This is the multi-page printable view of this section. Click here to print.

Return to the regular view of this page.

Mapping File Configuration

Key concepts for defining the mapping.json file

1 - Mapping File

The mapping.json is used for configuring how S3 Protector Function transforms the input data. The mapping file must be uploaded to the input S3 bucket before any files can be processed.

Overview

At minimum, one mapping.json file must be uploaded to the S3 bucket in the root folder. If multiple folders exist in the S3 bucket then each folder can have it’s own mapping.json. When nested folders exist in the bucket, S3 protector will look for a mapping file starting with the same folder as the data file and moving up the directory tree until root folder is reached.

Configuration Structure

The mapping.json file must be formatted in valid JSON with the key-values configuration pairs described below:

{
  "ignored-columns": [<ignored-col-name-1>,...<ignored-col-name-n>]
  "columns": {
    "<col-name-1>": {
      "operation": "[protect|unprotect]",
      "data_element": "<data-element-name>"
    },
    "<col-name-2>": {
      "operation": "[protect|unprotect]",
      "data_element": "<data-element-name>"
    },
    ...
  }
  "input": {
    "format": "<file-format>",
    "spec": { <Pandas reader arguments for input format type> }
  },
  "output": {
    "format": "<file-format>",
    "spec": { <Pandas writer arguments for output format type> }
  }
}

Data Columns Transformation

Every source file column must appear in either ‘columns’ or ‘ignored-columns’.
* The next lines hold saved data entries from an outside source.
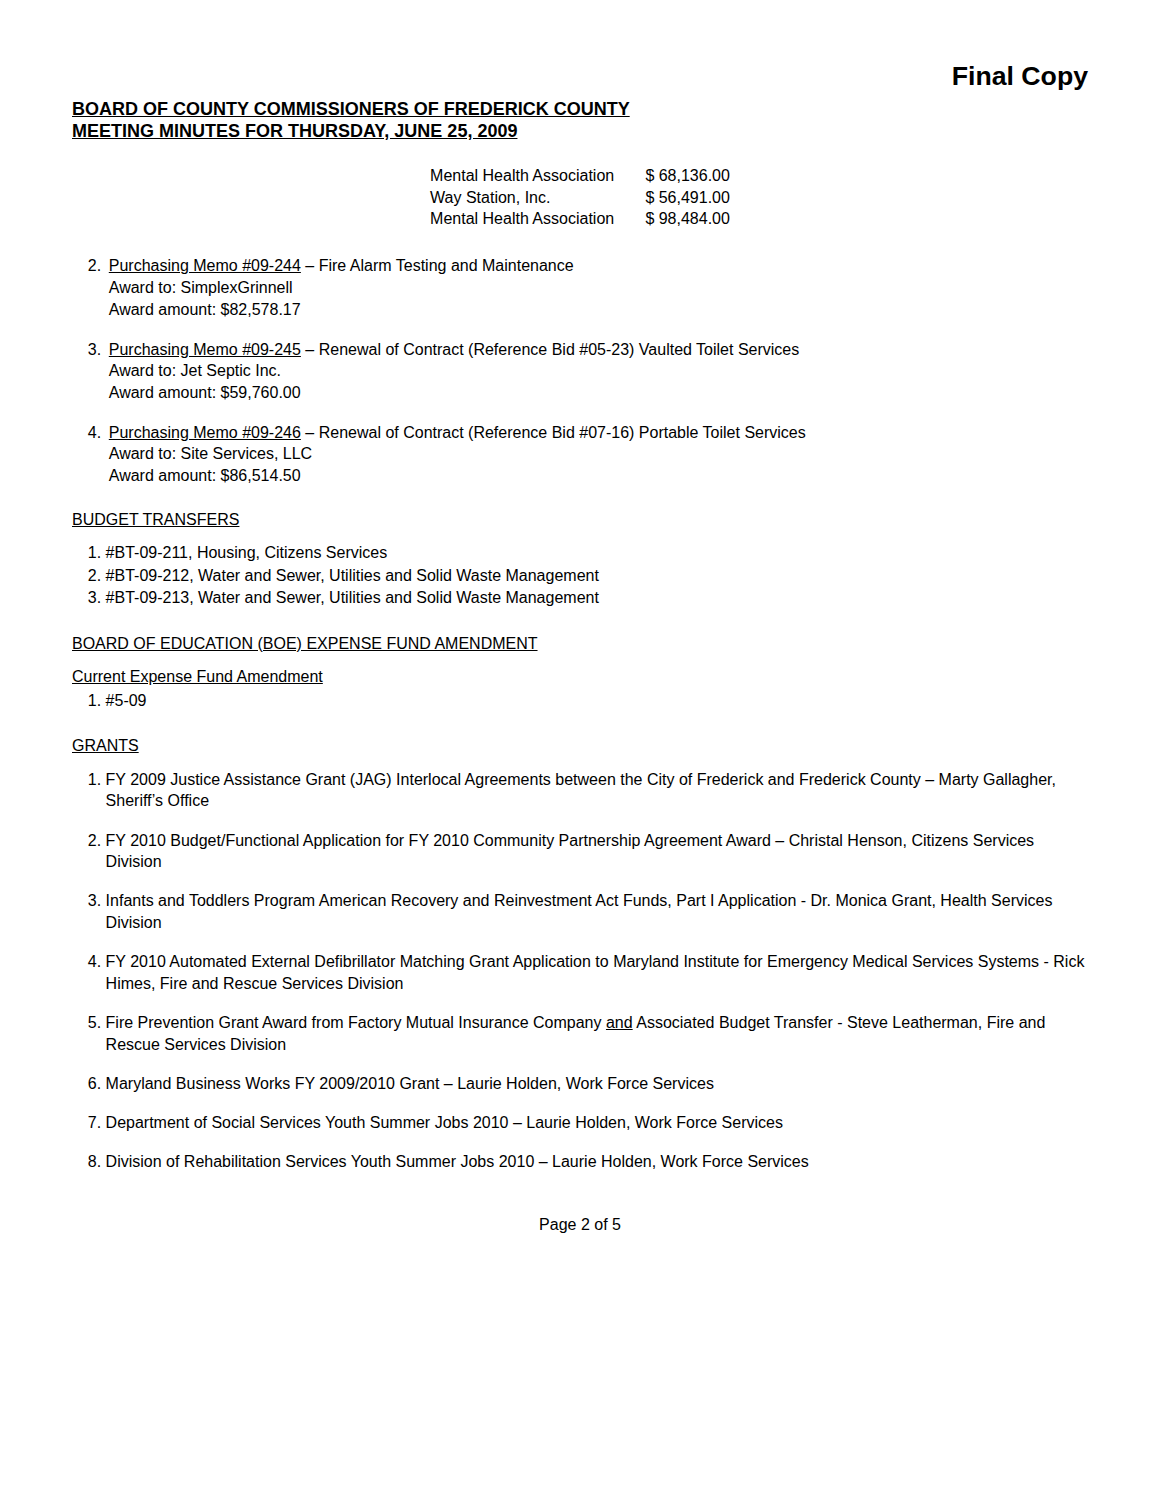Final Copy
BOARD OF COUNTY COMMISSIONERS OF FREDERICK COUNTY
MEETING MINUTES FOR THURSDAY, JUNE 25, 2009
| Mental Health Association | $ 68,136.00 |
| Way Station, Inc. | $ 56,491.00 |
| Mental Health Association | $ 98,484.00 |
Purchasing Memo #09-244 – Fire Alarm Testing and Maintenance Award to: SimplexGrinnell Award amount: $82,578.17
Purchasing Memo #09-245 – Renewal of Contract (Reference Bid #05-23) Vaulted Toilet Services Award to: Jet Septic Inc. Award amount: $59,760.00
Purchasing Memo #09-246 – Renewal of Contract (Reference Bid #07-16) Portable Toilet Services Award to: Site Services, LLC Award amount: $86,514.50
BUDGET TRANSFERS
#BT-09-211, Housing, Citizens Services
#BT-09-212, Water and Sewer, Utilities and Solid Waste Management
#BT-09-213, Water and Sewer, Utilities and Solid Waste Management
BOARD OF EDUCATION (BOE) EXPENSE FUND AMENDMENT
Current Expense Fund Amendment
#5-09
GRANTS
FY 2009 Justice Assistance Grant (JAG) Interlocal Agreements between the City of Frederick and Frederick County – Marty Gallagher, Sheriff’s Office
FY 2010 Budget/Functional Application for FY 2010 Community Partnership Agreement Award – Christal Henson, Citizens Services Division
Infants and Toddlers Program American Recovery and Reinvestment Act Funds, Part I Application - Dr. Monica Grant, Health Services Division
FY 2010 Automated External Defibrillator Matching Grant Application to Maryland Institute for Emergency Medical Services Systems - Rick Himes, Fire and Rescue Services Division
Fire Prevention Grant Award from Factory Mutual Insurance Company and Associated Budget Transfer - Steve Leatherman, Fire and Rescue Services Division
Maryland Business Works FY 2009/2010 Grant – Laurie Holden, Work Force Services
Department of Social Services Youth Summer Jobs 2010 – Laurie Holden, Work Force Services
Division of Rehabilitation Services Youth Summer Jobs 2010 – Laurie Holden, Work Force Services
Page 2 of 5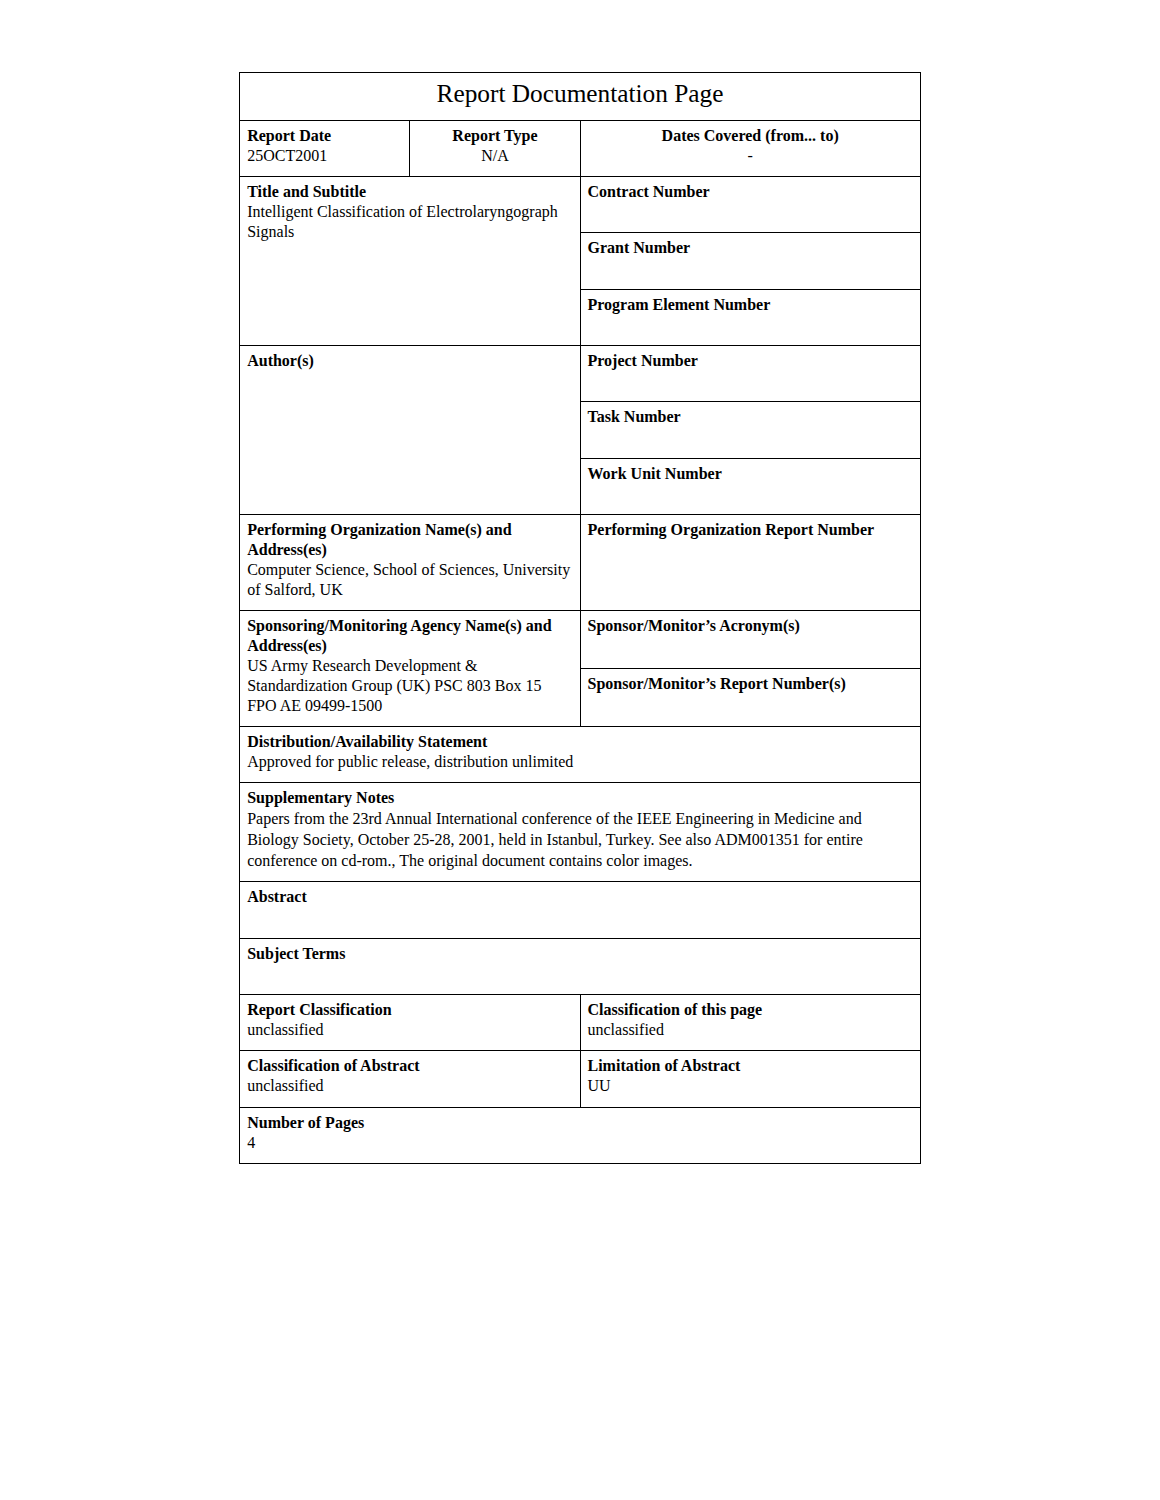| Report Documentation Page |
| Report Date 25OCT2001 | Report Type N/A | Dates Covered (from... to) - |
| Title and Subtitle Intelligent Classification of Electrolaryngograph Signals | Contract Number |
| Grant Number |
| Program Element Number |
| Author(s) | Project Number |
| Task Number |
| Work Unit Number |
| Performing Organization Name(s) and Address(es) Computer Science, School of Sciences, University of Salford, UK | Performing Organization Report Number |
| Sponsoring/Monitoring Agency Name(s) and Address(es) US Army Research Development & Standardization Group (UK) PSC 803 Box 15 FPO AE 09499-1500 | Sponsor/Monitor’s Acronym(s) |
| Sponsor/Monitor’s Report Number(s) |
| Distribution/Availability Statement Approved for public release, distribution unlimited |
| Supplementary Notes Papers from the 23rd Annual International conference of the IEEE Engineering in Medicine and Biology Society, October 25-28, 2001, held in Istanbul, Turkey. See also ADM001351 for entire conference on cd-rom., The original document contains color images. |
| Abstract |
| Subject Terms |
| Report Classification unclassified | Classification of this page unclassified |
| Classification of Abstract unclassified | Limitation of Abstract UU |
| Number of Pages 4 |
  1. “columns” (required) - Maps input data columns to Protegrity security operation such as ‘protect’ or ‘unprotect’. Each operation is applied using provided data element.

  2. “ignored-columns” (optional) - Lists the names of input data columns which do not require any Protegrity security operations applied. Data for these columns will be left unprocessed and will be written to target file as is.

Input Data Configuration

The “input” optional configuration contains the following key-values pairs:

format

Specifies the format of the input data files. If format is not provided in the mapping json, the format will be inferred from the file extension.

spec

Provides additional configuration for input file processing. This allows processing of non-default file formats. For example, pipe delimited files, header-less files, and various JSON record structures.
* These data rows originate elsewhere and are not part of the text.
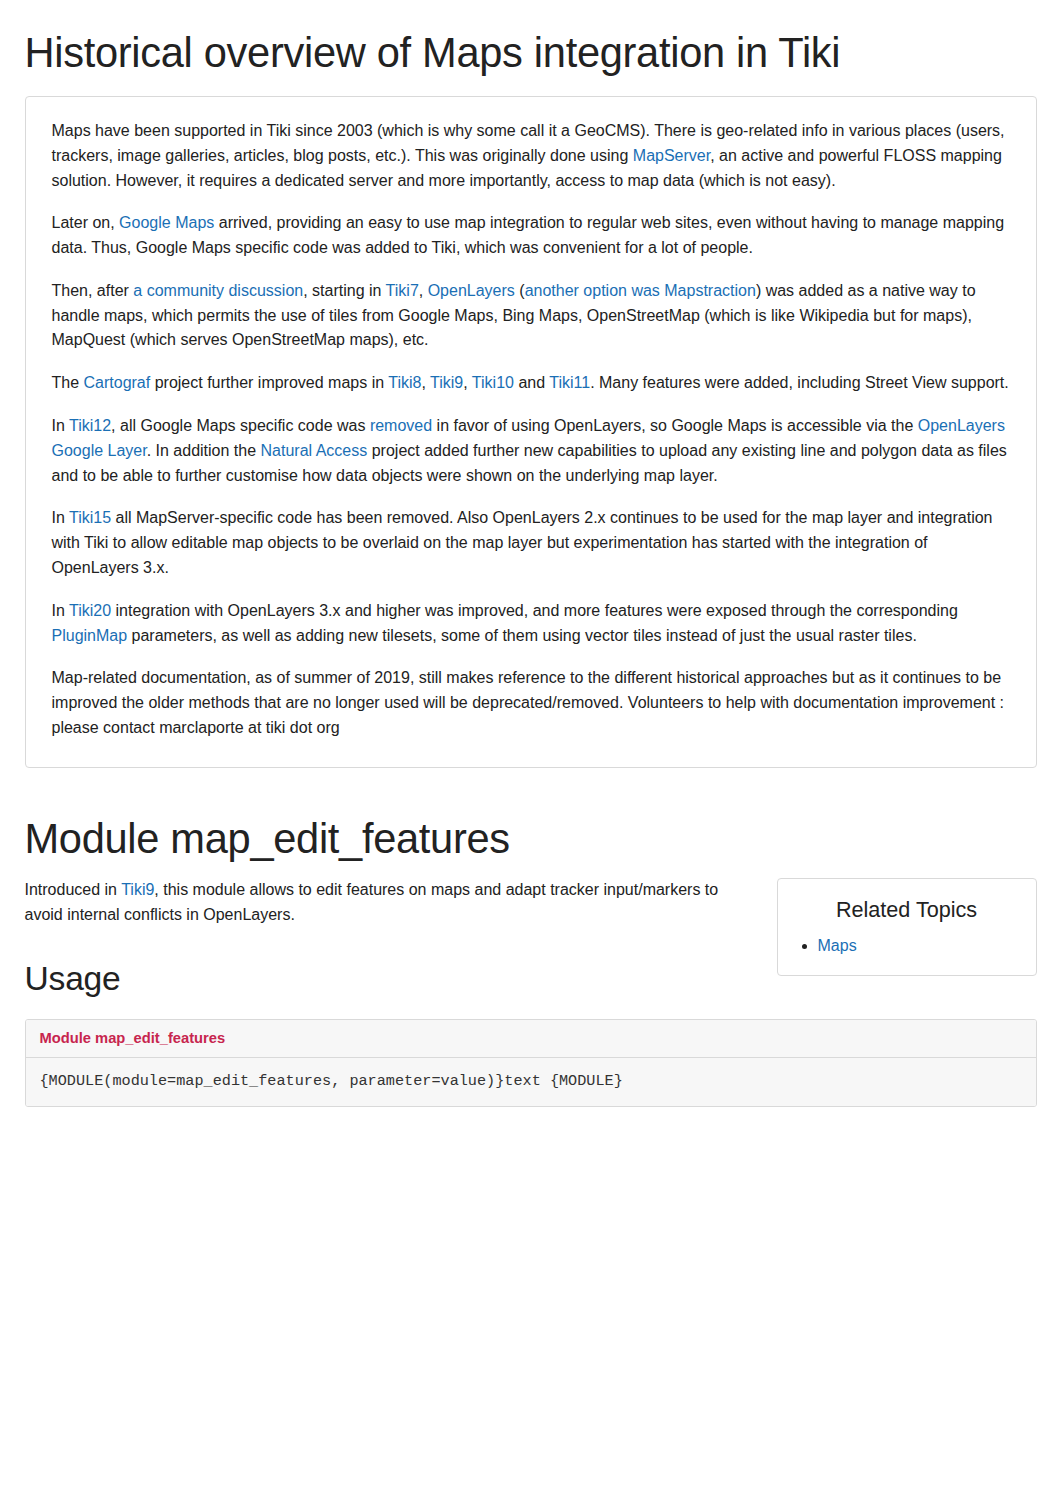Historical overview of Maps integration in Tiki
Maps have been supported in Tiki since 2003 (which is why some call it a GeoCMS). There is geo-related info in various places (users, trackers, image galleries, articles, blog posts, etc.). This was originally done using MapServer, an active and powerful FLOSS mapping solution. However, it requires a dedicated server and more importantly, access to map data (which is not easy).
Later on, Google Maps arrived, providing an easy to use map integration to regular web sites, even without having to manage mapping data. Thus, Google Maps specific code was added to Tiki, which was convenient for a lot of people.
Then, after a community discussion, starting in Tiki7, OpenLayers (another option was Mapstraction) was added as a native way to handle maps, which permits the use of tiles from Google Maps, Bing Maps, OpenStreetMap (which is like Wikipedia but for maps), MapQuest (which serves OpenStreetMap maps), etc.
The Cartograf project further improved maps in Tiki8, Tiki9, Tiki10 and Tiki11. Many features were added, including Street View support.
In Tiki12, all Google Maps specific code was removed in favor of using OpenLayers, so Google Maps is accessible via the OpenLayers Google Layer. In addition the Natural Access project added further new capabilities to upload any existing line and polygon data as files and to be able to further customise how data objects were shown on the underlying map layer.
In Tiki15 all MapServer-specific code has been removed. Also OpenLayers 2.x continues to be used for the map layer and integration with Tiki to allow editable map objects to be overlaid on the map layer but experimentation has started with the integration of OpenLayers 3.x.
In Tiki20 integration with OpenLayers 3.x and higher was improved, and more features were exposed through the corresponding PluginMap parameters, as well as adding new tilesets, some of them using vector tiles instead of just the usual raster tiles.
Map-related documentation, as of summer of 2019, still makes reference to the different historical approaches but as it continues to be improved the older methods that are no longer used will be deprecated/removed. Volunteers to help with documentation improvement : please contact marclaporte at tiki dot org
Module map_edit_features
Related Topics
Maps
Introduced in Tiki9, this module allows to edit features on maps and adapt tracker input/markers to avoid internal conflicts in OpenLayers.
Usage
Module map_edit_features
{MODULE(module=map_edit_features, parameter=value)}text {MODULE}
The properties within the input spec block correspond with the Python Pandas reader functions arguments. For more information about supported format arguments refer to the Pandas documentation. Below you can find a list of links to Pandas official online documentation for each format supported by S3 Protector:

  • CSV - read_csv

  • Excel - read_excel

  • Parquet - read_parquet

  • JSON - read_json

Output Data Configuration

The “output” optional configuration contains the following key-values pairs:

format

Specifies the format of the output data files. The format in the mapping json is only used when S3 Protector Function deployment parameter OutputFileFormat is set to use_mapping_spec. See the CloudFormation installation section for the full list of the output format configuration.

spec

Provides additional configuration for the output file processing.
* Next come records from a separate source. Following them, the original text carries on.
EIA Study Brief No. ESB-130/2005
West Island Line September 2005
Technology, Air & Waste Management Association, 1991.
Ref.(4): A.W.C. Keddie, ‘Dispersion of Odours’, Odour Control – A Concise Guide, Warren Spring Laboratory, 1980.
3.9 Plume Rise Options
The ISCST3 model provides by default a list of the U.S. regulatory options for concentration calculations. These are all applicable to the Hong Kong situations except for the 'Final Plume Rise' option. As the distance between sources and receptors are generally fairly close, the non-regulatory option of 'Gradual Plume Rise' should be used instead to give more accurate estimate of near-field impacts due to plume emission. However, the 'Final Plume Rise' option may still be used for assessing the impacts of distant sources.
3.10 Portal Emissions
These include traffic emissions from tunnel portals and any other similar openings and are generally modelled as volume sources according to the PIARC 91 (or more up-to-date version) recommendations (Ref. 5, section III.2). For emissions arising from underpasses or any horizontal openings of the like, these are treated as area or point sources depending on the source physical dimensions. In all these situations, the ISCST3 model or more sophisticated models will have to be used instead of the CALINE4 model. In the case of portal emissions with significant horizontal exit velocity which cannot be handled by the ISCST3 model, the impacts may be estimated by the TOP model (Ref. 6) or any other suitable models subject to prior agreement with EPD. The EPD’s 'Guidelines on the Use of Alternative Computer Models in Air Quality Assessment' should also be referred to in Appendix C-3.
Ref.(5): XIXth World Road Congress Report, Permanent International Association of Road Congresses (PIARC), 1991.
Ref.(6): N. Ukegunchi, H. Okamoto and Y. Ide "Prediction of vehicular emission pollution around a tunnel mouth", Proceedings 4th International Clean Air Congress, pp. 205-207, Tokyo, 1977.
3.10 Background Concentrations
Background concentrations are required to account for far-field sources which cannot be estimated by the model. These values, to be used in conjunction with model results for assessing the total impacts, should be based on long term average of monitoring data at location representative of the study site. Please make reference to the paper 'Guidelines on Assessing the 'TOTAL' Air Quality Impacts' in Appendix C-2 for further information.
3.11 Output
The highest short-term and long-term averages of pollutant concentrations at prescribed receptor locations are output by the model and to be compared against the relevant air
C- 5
The properties within the output spec block correspond with the Python Pandas DataFrame output function arguments. For more information about supported format arguments refer to the Pandas documentation. Below you can find a list of links to Pandas official online documentation for each format supported by S3 Protector:

2 - Column Mapping Rules

In order to ensure highest level of security, the S3 Protector requires users to define processing rules for all data columns. Every column that appears in a source file must be mentioned in the ‘mapping.json’ file. A column may appear in either ‘columns’ section or ‘ignored-columns’ section, but not both.

Common Error Conditions

The table below summaries common error conditions that may occur when creating a ‘mapping.json’ file:

MappingError Message
A column name appears in ‘mapping.json’ but does not exist in the source file.Columns [‘column name’] in the mapping file have no matches in the input data columns
Source file column name appears neither in ‘columns’ nor ‘ignored-columns’ sections.Input file contains data columns which are not defined in the mapping file.
Source file column name appears in both ‘columns’ and ‘ignored-columns’ sections.Ignored column [‘column-name’] is present in ‘columns’ list. Column must be defined in either ‘columns’ or ‘ignored-columns’, but not both.
Source file column name appears more than once in either ‘columns’ or ‘ignored-columns’ section.Duplicate column [“column-name”] found in ‘ignored-columns’.